Os franceses mostraram frieza e eficiência para abrir o placar no primeiro tempo. Na etapa final, o goleiro Muslera viveu um momento de infelicidade, ao tomar um frango em chute de Griezmann. Paciência. Faz parte do futebol.

A Celeste Olímpica se abateu demais em campo e não conseguiu reagir, mesmo tendo ali mais de 25 minutos de jogo para tentar alguma coisa. De qualquer maneira, fica registrada a boa campanha do time que não vence uma Copa desde 1950 e que sentiu bastante a ausência do atacante Cavani, lesionado. Ao menos, a torcida sul-americana mais uma vez deu show nas arquibancadas do estádio, aplaudindo e cantando para o time mesmo com a derrota.

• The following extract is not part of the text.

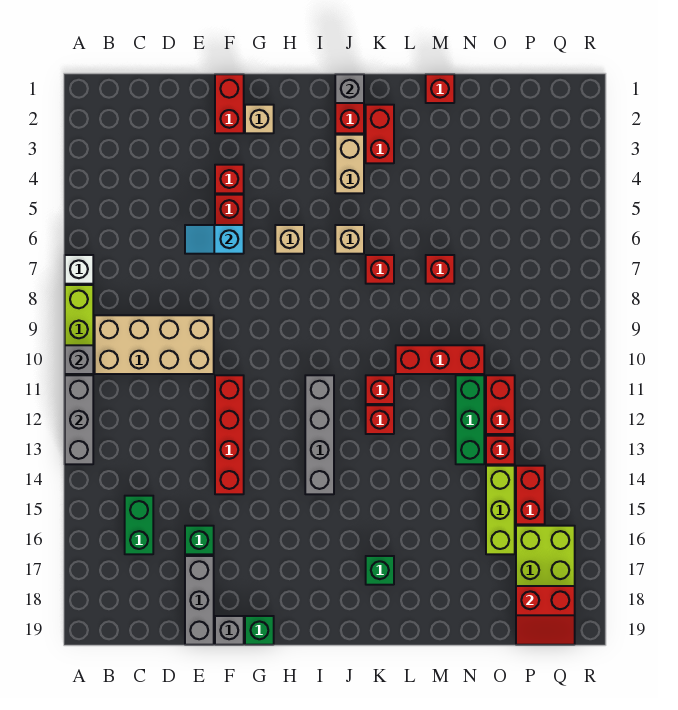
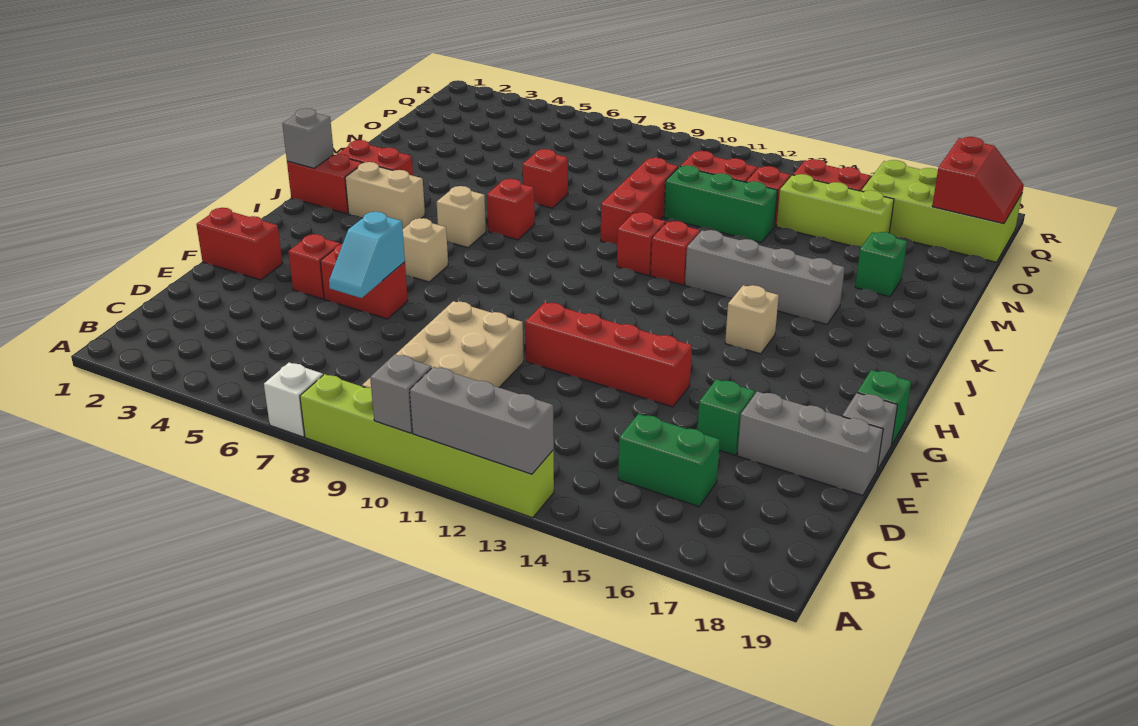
tan 1x1 brick [245,105,274,133] -> tan 1x1 brick moved to [725,285,779,354]
grey 1x4 brick [305,375,334,494] -> grey 1x4 brick moved to [685,230,845,324]
green 1x1 brick [366,556,394,585] -> green 1x1 brick moved to [855,232,907,297]
red 1x1 brick [426,74,454,103] -> none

Já os vencedores estão cada vez mais fortes. Mesmo sem apresentar um futebol dos mais brilhantes, a França tem muitos jogadores de altíssima qualidade e que podem resolver a qualquer momento. Foi isso que se viu contra o Uruguai. É, sem dúvida, o mais forte time francês desde a Copa de 1998, quando foram campeões dentro de casa.